In a way then, the New Zealand Film and Literature Board of Review’s short-lived interim restriction on the sale and supply of Ted Dawes’ young adult novel, Into the River, was fortuitous for the author in terms of the increased interest this generated in the book.

This winner of the 2013 Margaret Mahy Book of the Year opens with a fine piece of storytelling as young Te Arepa and his best mate Wiremu’s swim in the local river takes a disturbing and life-changing turn.
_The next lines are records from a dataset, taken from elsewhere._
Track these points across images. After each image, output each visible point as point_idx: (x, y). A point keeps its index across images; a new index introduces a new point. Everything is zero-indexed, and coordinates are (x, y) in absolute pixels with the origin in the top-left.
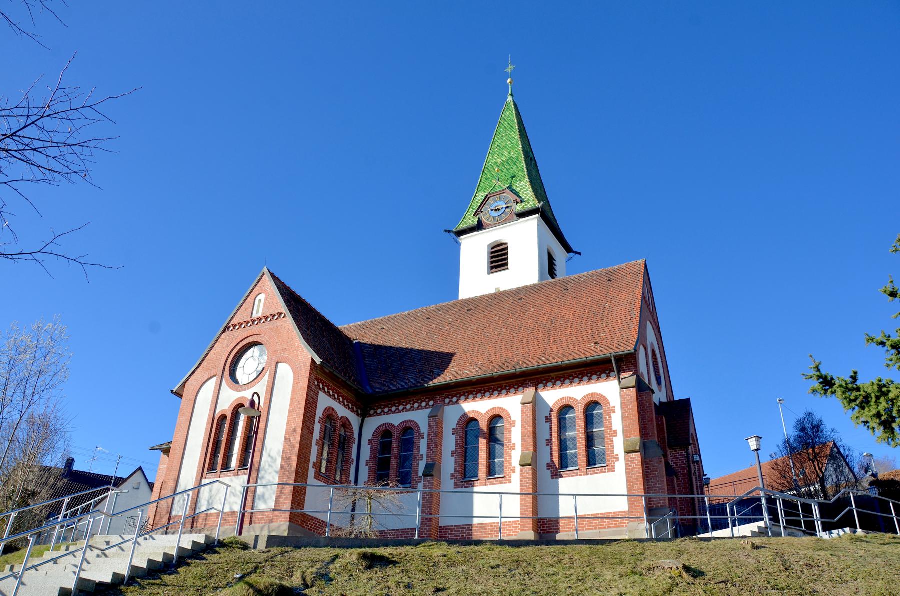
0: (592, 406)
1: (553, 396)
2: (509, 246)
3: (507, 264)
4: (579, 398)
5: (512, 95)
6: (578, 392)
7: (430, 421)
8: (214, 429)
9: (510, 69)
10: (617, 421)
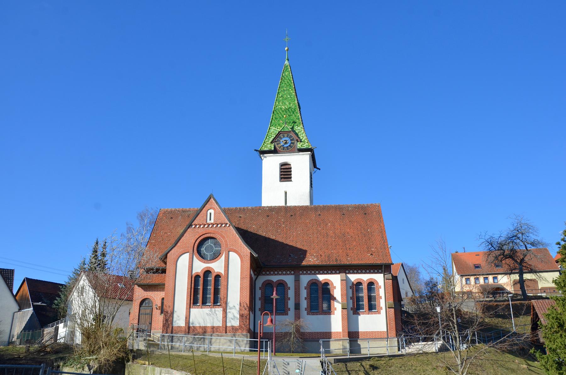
0: (371, 284)
1: (354, 277)
2: (292, 166)
3: (291, 178)
4: (365, 280)
5: (288, 60)
6: (365, 277)
7: (295, 283)
8: (193, 282)
9: (286, 39)
10: (382, 292)
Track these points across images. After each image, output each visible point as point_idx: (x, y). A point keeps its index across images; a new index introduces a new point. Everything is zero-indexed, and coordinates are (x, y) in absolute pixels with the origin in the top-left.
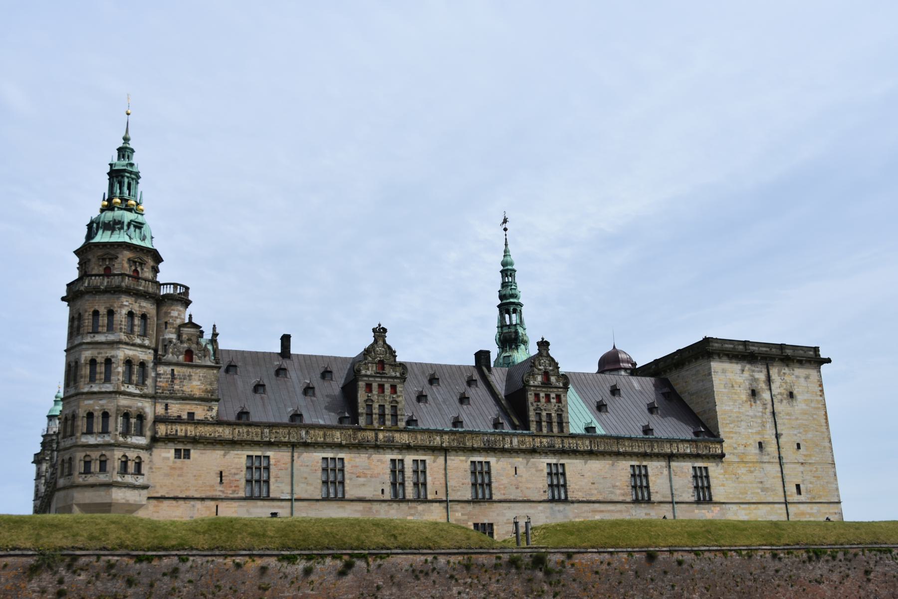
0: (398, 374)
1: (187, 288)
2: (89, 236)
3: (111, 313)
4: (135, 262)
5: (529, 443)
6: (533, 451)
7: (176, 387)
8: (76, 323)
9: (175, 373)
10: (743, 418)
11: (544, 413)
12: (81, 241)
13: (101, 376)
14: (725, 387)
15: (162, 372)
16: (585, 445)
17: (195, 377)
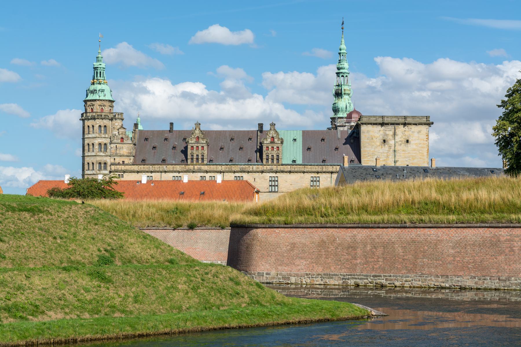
0: (205, 142)
5: (261, 168)
6: (262, 172)
7: (118, 152)
10: (376, 153)
11: (270, 155)
13: (91, 150)
14: (368, 139)
16: (288, 168)
17: (124, 148)
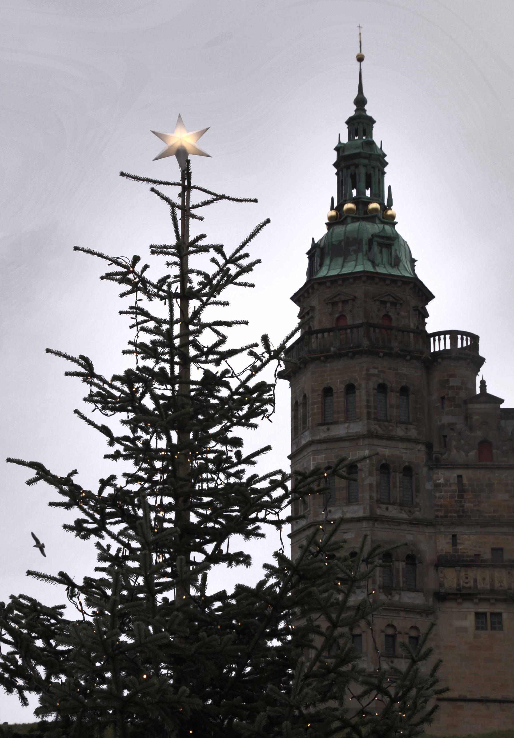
1: (475, 339)
2: (311, 271)
3: (350, 388)
4: (384, 303)
7: (468, 505)
8: (301, 411)
9: (465, 481)
12: (299, 279)
15: (442, 481)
What befalls Te Arepa here cleverly sets the tone for his character development through the rest of the novel.

For the first quarter of the book, we learn about Te Arepa’s whakapapa through his grandfather’s excellently-spun tales of the brave pirate Santos, from whom his family are descended, and whose association marks Te Arepa as someone destined for great things.

With this somewhat whimsical backstory neatly in place, the tone of the novel suddenly changes and settles down to an earthy coming-of-age drama. Te Arepa makes a journey far from small-town rural New Zealand, earning a scholarship at a prestigious school. While fulfilling his grandfather’s hopes for him of a good education, Te Arepa learns what it is like to lose his identity and culture, as he seeks to blend in with his peers in order to avoid bullying by the privileged seniors. In so doing, he turns his back on his childhood, making new and dangerous friendships.

Along the journey, Te Arepa experiences sex and drugs, disappointments, fear and betrayal. The book is real life writ large, and in the telling of Te Arepa’s story, there is the truth of the world that many young people live in. Ted Dawe doesn’t shy away from controversial themes in the novel, nor does he dress the sordid and unsavoury aspects of a young adult’s life in dreamy romanticism, but if I was young again, I think I would find the novel to be a salutary lesson, rather than an invitation to jump on the wild bandwagon it portrays. I enjoyed Into the River – not an easy read by any stretch of the imagination, but absorbing and well-told. And while I would advise parents to read the novel themselves before deciding whether it is suitable for their child, I have to say it is a good read for young people if approached in the right way.